Ia menilai bahwa pemerintah seharusnya menilai Soeharto secara objektif, bukan hanya berdasarkan kontroversi politik di masa akhir pemerintahannya. Setiap tokoh besar pasti memiliki sisi positif dan negatif. Tidak ada pemimpin yang sempurna. Namun dalam konteks pemberian gelar Pahlawan Nasional, yang harus dinilai adalah kontribusinya terhadap bangsa dan negara secara keseluruhan, tambahnya.

Dr. Iswadi juga mengingatkan bahwa banyak tokoh yang telah mendapat gelar Pahlawan Nasional meski memiliki catatan kontroversial dalam perjalanan hidupnya. Menurutnya, hal tersebut adalah bukti bahwa penilaian terhadap jasa seseorang tidak bisa didasarkan semata pada kesalahan atau kekurangan, melainkan pada dampak positif yang telah diberikan bagi kemajuan bangsa.

“Kalau kita mau jujur, banyak pahlawan yang juga punya catatan masa lalu. Tapi kita menilai mereka dari sumbangsih besarnya terhadap kemerdekaan, pembangunan, dan persatuan bangsa. Dengan ukuran yang sama, Soeharto juga layak diakui,” katanya.

Selain soal pembangunan ekonomi, Dr. Iswadi juga menyoroti keberhasilan Soeharto dalam menjaga stabilitas sosial dan politik selama bertahun tahun. Menurutnya, keberhasilan tersebut menjadi fondasi penting yang memungkinkan Indonesia bertahan di tengah gejolak politik dan ekonomi global.
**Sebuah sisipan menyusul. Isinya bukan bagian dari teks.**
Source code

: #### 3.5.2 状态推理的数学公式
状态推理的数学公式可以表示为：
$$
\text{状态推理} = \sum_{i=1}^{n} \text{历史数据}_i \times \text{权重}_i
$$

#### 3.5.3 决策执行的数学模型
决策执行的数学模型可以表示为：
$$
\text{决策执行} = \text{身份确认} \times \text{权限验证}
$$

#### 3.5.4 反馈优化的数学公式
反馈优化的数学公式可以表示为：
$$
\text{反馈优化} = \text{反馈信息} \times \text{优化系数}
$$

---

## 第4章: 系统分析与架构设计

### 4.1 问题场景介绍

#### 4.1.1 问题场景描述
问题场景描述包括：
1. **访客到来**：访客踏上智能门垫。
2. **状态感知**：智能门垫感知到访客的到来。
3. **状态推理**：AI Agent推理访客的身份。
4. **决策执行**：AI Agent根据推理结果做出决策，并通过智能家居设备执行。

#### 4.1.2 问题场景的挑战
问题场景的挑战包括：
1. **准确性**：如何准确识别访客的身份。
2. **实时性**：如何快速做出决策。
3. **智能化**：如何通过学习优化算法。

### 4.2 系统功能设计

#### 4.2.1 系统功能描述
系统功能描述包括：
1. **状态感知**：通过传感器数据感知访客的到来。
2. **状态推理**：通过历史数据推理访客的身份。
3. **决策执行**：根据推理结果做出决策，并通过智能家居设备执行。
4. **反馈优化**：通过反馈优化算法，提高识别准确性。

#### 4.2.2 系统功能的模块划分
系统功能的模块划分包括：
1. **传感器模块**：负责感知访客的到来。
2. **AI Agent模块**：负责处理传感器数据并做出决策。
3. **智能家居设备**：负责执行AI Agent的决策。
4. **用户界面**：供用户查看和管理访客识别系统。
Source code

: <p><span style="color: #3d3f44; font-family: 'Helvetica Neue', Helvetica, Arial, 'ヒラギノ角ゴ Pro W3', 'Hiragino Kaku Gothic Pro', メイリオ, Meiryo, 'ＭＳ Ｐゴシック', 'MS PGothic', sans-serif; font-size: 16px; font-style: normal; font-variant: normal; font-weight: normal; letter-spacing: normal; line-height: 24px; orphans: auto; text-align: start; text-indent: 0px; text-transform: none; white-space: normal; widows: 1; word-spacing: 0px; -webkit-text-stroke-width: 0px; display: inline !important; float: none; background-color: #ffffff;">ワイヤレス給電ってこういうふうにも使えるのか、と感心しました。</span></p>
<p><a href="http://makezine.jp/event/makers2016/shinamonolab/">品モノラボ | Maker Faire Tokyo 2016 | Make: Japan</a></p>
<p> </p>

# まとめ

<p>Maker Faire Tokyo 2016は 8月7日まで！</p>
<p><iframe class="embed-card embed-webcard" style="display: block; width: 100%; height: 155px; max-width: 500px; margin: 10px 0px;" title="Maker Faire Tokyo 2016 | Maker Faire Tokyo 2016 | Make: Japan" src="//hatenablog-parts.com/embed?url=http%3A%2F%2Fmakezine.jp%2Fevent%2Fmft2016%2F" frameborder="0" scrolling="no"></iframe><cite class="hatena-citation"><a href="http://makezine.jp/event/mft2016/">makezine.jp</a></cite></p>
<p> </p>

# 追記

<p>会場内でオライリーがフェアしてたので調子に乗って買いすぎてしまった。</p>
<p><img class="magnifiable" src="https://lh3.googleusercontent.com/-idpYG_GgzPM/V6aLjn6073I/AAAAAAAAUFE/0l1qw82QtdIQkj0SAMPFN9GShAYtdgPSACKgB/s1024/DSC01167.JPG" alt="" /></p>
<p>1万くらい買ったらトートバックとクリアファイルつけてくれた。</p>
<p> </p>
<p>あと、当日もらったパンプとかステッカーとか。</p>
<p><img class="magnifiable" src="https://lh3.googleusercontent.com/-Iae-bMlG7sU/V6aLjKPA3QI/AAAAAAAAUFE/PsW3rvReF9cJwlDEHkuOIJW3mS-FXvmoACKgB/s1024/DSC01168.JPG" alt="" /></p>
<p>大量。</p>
“Era Orde Baru memberikan ruang bagi pembangunan jangka panjang. Soeharto berhasil menciptakan pemerintahan yang kuat, birokrasi yang relatif efektif, serta mendorong pertumbuhan ekonomi hingga Indonesia dikenal sebagai salah satu ‘Macan Asia’ pada zamannya,” jelasnya.

Meski demikian, Dr. Iswadi tidak menafikan adanya pelanggaran HAM dan praktik korupsi yang terjadi pada masa Orde Baru. Namun, ia menekankan bahwa penilaian sejarah harus dilakukan secara komprehensif dan proporsional. Kita tidak bisa menilai sejarah dengan kacamata masa kini. Apa yang terjadi pada masa lalu harus dipahami dalam konteks sosial, politik, dan ekonomi saat itu. Jika semua kesalahan dijadikan dasar untuk menolak pengakuan terhadap jasa seseorang, maka hampir tidak ada tokoh yang layak menjadi pahlawan,” paparnya.

Dr. Iswadi menilai, pemerintah perlu bersikap bijak dan berani dalam mengambil keputusan terkait wacana pemberian gelar tersebut. Ia berharap, penilaian terhadap Soeharto tidak dibebani oleh kepentingan politik masa kini.

“Pemerintah harus menggunakan ukuran sejarah dan objektivitas, bukan pertimbangan politik jangka pendek. Soeharto adalah bagian penting dari perjalanan bangsa. Mengakui jasanya bukan berarti melupakan kesalahannya, tetapi memberi tempat yang adil dalam sejarah nasional,” tegasnya. (red/rizal jibro).